Vorliegender Text.
****************
Effi Mora

Du bist doch Künstler, ich geb’ dir mal mein Urlaubsfoto, warte mal kurz.

06.08.2017

Kann nicht schweigen. Muss Senf abladen.
Meine Künstlerkollegin und Ex-Kommilitonin Sybel Foo ist gerade verständlicherweise genervt von blasiert-dämlich-auftrumpfenden Eingriffen in ihr künstlerisches Schaffen, nämlich von ähm Tipps, was sie wie zu malen/tun hätte. Eigentlich klar, dass Menschen, die noch einigermaßen bei Trost sind, so was nicht bringen. Dennoch scheint es so’n immanentes Ding der Spezies «Mensch» zu sein, dass der Kontakt auf Augenhöhe nur schwer zu ertragen ist. Früher oder später versucht der Eine dem Anderen unauffällig auf den Kopf zu klettern und von dort aus ein bisschen vor sich hin zu dominieren. Besonders lächerlich wirkt das, wenn demjenigen Dominierer keine Landeerlaubnis erteilt wurde, wenn es schlicht und einfach nicht sein Territorium ist, er aber trotzdem hartnäckig versucht, oben zu bleiben. Im Prinzip ist es immer eine Frage dessen, was man sich leisten kann.
Wenn man in eine Situation kommt, in der es nicht so eindeutig ist, wer sich was leisten kann, ist es manchmal hilfreich, sich zwei Fragen zu stellen:
«Bin ich in irgendeiner Art und Weise von diesem Menschen abhängig?» (emotional, finanziell, juristisch, sozial-psychiatrisch hehe)
****************
Bereitgestellte Daten.
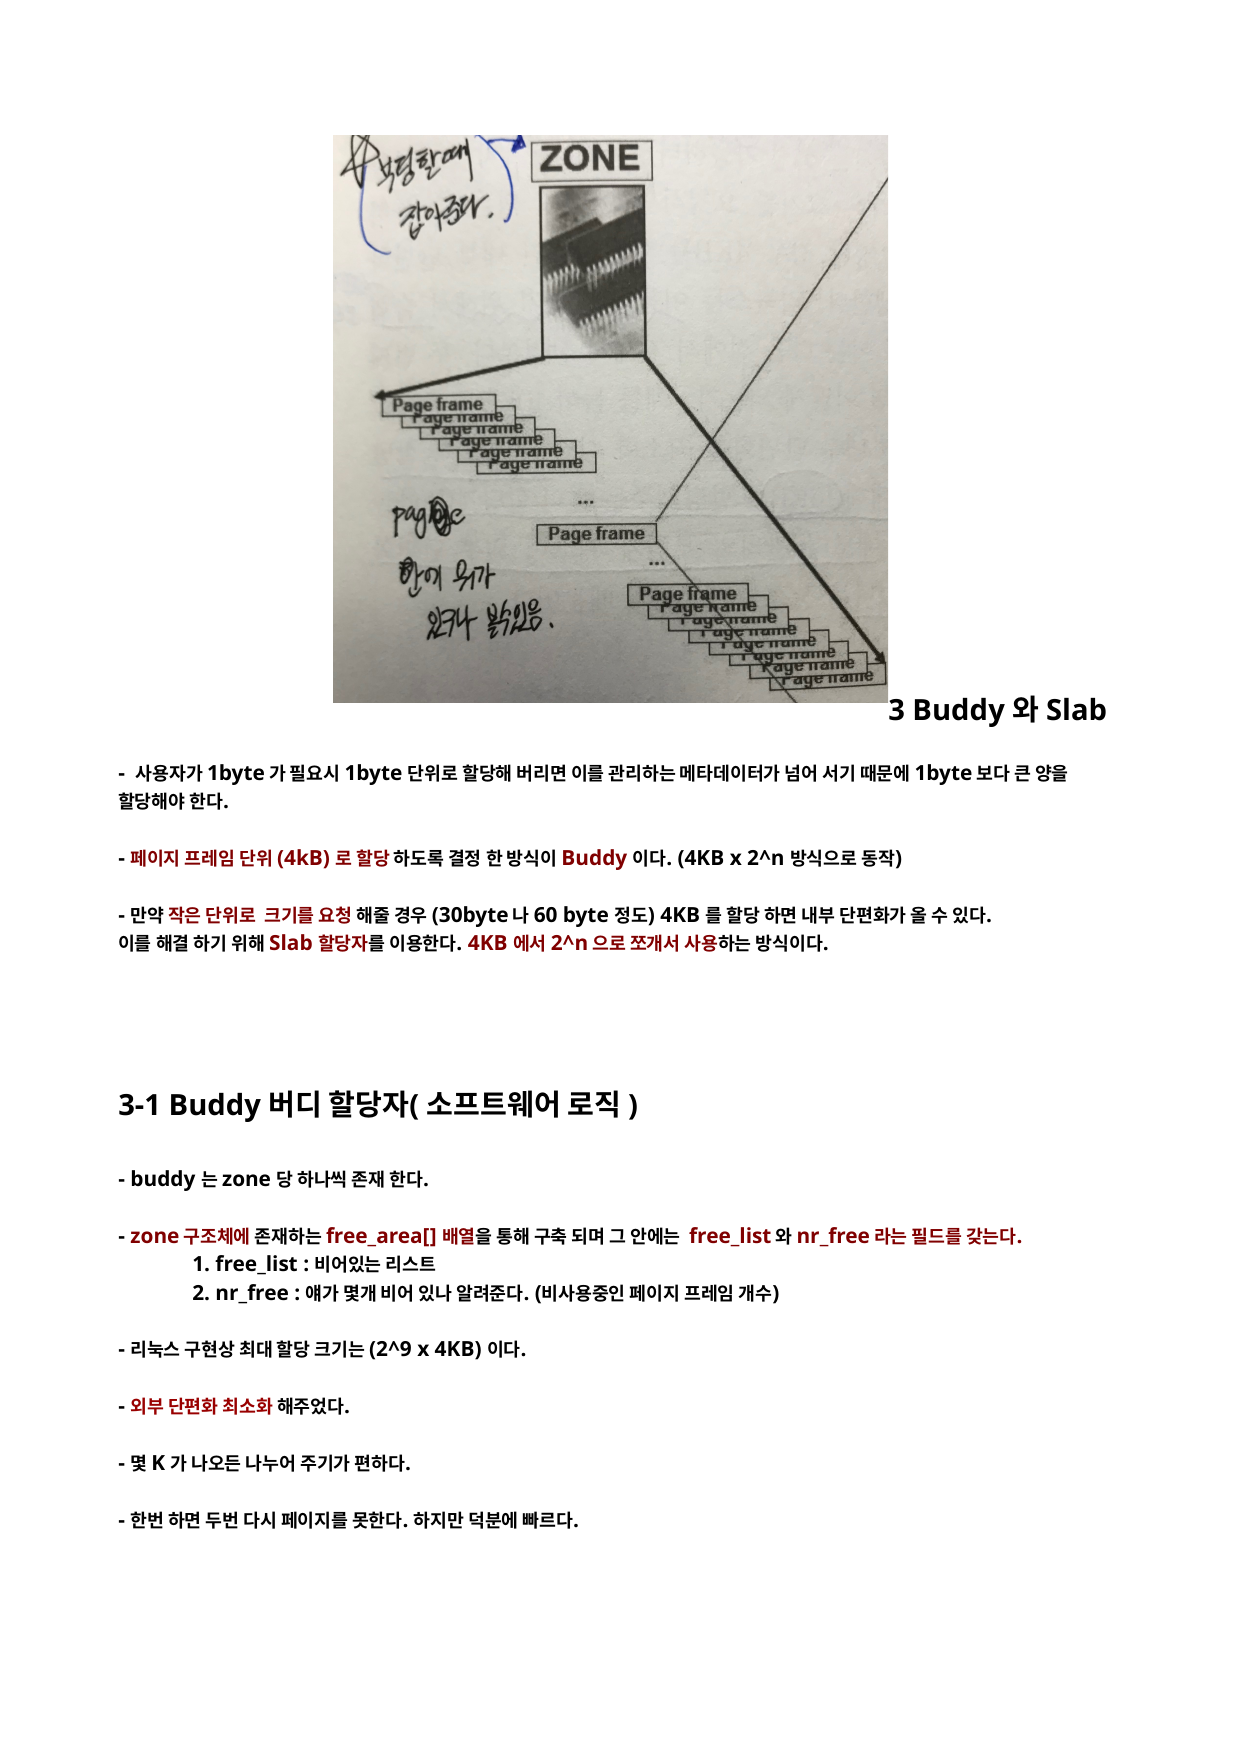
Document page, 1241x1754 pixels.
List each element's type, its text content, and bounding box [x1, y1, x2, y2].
****************
Die Aufgabe.
Wovon ist Sybel Foo laut dem vorliegenden Text gerade genervt? Das Material stammt aus einer anderen Quelle.

Lösung.
Von blasiert-dämlich-auftrumpfenden Eingriffen in ihr künstlerisches Schaffen, nämlich von Tipps, was sie wie zu malen oder zu tun hätte.